Saturday was dedicated to Bath. First the Roman baths there–the Aquae Sulis (or waters of Minerva)–and then a Jane Austen exhibition. The Roman baths were extensive: room upon room with pool upon pool of water, all ancient and different from each other and unlike anything I’ve ever seen. I tried to read some of the Latin on the tombstones which were displayed, my first chance to try my skills at actual ruins written by Romans, but failed miserably; they liked their abbreviations, random ones short for words I never would have guessed, and the letters were hard to read. And my vocabulary is rather lacking, too. However, I did find that the most interesting part—not that it wasn’t all interesting, but I liked this best—was a quote of Seneca’s from about 1 AD, translated into English, which said something to the effect of “The picture would not be complete without the thief being caught in the act, the man who likes the sound of his own voice and the man who jumps in with a big splash.” Which shows that, even two thousand years ago, people were the same as they are now.

The Great Bath

The Great Bath

Another proof of this was the display on the Pool of Minerva. Here people would throw coins in the water, and also little metal sheets with curses carved onto them; curses crying out to the goddess for revenge on whoever stole their pots, cloaks, or whatever. Some of them were very detailed and gruesome. But it gave us the same picture as the Seneca quote: these people were—well, people too.
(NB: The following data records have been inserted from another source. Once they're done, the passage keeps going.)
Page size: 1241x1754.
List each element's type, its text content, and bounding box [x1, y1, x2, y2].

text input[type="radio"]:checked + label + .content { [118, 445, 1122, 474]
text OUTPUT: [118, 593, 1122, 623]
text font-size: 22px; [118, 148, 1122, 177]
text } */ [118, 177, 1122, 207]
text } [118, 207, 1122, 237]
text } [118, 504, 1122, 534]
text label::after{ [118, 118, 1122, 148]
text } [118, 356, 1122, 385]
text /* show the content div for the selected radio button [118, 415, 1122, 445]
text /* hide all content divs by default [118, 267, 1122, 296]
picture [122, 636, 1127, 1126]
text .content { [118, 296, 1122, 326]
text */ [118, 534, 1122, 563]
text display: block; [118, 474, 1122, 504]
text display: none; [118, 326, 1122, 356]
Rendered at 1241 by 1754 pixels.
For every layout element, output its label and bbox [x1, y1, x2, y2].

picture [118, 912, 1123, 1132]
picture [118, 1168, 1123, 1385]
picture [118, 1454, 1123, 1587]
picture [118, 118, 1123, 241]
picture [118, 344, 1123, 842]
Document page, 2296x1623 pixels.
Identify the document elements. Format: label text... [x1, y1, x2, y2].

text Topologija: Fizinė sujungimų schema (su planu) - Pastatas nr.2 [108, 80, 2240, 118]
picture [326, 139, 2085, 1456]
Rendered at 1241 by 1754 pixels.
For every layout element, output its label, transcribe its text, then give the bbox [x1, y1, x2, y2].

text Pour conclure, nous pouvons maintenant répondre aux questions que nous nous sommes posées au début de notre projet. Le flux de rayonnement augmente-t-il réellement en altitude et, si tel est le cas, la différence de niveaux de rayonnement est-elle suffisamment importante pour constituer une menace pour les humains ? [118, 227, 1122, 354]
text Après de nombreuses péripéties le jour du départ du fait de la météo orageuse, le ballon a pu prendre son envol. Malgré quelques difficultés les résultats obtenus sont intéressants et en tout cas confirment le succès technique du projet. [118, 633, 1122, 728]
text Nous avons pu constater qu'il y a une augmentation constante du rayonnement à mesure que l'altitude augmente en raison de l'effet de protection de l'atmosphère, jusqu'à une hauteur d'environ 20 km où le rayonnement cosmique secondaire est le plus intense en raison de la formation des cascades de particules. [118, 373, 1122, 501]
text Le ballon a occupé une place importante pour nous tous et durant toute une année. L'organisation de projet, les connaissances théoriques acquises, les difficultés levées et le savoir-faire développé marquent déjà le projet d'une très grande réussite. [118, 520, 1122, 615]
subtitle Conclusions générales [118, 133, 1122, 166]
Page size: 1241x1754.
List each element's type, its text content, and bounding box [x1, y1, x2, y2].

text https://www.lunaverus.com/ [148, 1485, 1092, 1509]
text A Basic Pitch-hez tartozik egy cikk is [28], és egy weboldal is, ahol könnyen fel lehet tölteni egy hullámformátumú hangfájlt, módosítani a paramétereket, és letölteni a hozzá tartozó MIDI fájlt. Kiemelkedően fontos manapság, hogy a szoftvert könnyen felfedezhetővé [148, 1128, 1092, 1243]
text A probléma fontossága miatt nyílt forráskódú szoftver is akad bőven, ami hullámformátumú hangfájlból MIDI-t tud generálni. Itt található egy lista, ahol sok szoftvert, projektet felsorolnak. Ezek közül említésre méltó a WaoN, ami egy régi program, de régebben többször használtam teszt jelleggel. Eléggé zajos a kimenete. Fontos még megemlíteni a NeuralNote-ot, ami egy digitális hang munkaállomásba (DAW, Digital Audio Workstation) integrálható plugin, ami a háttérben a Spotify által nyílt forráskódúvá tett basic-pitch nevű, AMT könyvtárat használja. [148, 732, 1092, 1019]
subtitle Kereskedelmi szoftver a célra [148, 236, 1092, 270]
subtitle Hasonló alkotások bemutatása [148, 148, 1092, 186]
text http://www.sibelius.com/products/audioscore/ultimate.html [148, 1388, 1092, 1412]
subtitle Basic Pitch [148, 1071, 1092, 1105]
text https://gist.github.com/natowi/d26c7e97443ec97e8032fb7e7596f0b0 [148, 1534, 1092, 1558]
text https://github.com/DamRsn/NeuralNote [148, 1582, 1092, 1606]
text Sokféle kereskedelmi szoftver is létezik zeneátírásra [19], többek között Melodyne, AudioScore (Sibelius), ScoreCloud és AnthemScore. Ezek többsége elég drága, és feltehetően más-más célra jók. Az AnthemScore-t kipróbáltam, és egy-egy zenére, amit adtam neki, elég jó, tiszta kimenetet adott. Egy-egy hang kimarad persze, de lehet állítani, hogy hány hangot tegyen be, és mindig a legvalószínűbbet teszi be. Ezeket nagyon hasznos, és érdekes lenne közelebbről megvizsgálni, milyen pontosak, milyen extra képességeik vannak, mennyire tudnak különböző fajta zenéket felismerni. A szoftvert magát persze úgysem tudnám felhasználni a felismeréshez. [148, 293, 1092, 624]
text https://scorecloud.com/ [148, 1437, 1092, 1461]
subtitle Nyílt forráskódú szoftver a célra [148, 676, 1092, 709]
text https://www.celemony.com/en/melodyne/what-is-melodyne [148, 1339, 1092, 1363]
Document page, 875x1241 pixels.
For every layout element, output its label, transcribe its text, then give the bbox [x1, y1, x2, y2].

The Jane Austen house came next. It wasn’t actually her house, but it was similar, built just down the street. I’m not exactly sure what to call the exhibit; it wasn’t really a museum, though there was a display downstairs, because we were given a lecture first. It was interesting, though, and we learned a lot about Austen’s life and writing especially in Bath. We tried biscuits, read about the hobbies of the people there (cards, dances, parties; sound familiar?) and learned a lot about the time period, including a very interesting chart of how much yearly income was considered enough to get by on (400 pounds) and how much was an exorbitantly impossible-to-spend-without-gambling amount (2,000 pounds). At the end Lindsey and I got to try on some dresses from the time period.

Mom with the statue of Jane Austen outside the house.

Mom with the statue of Jane Austen outside the house.  The picture of Lindsey and me refused to download onto the blog.

Finally we went to the Circus, a circular lawn which is apparently kind of famous but was not much to look at, and the Royal Crescent, an enormous crescent-shaped building around a huge impeccable lawn. We didn’t stay in those places long. On the way home we went to a pub for dinner called the Horse and Groom.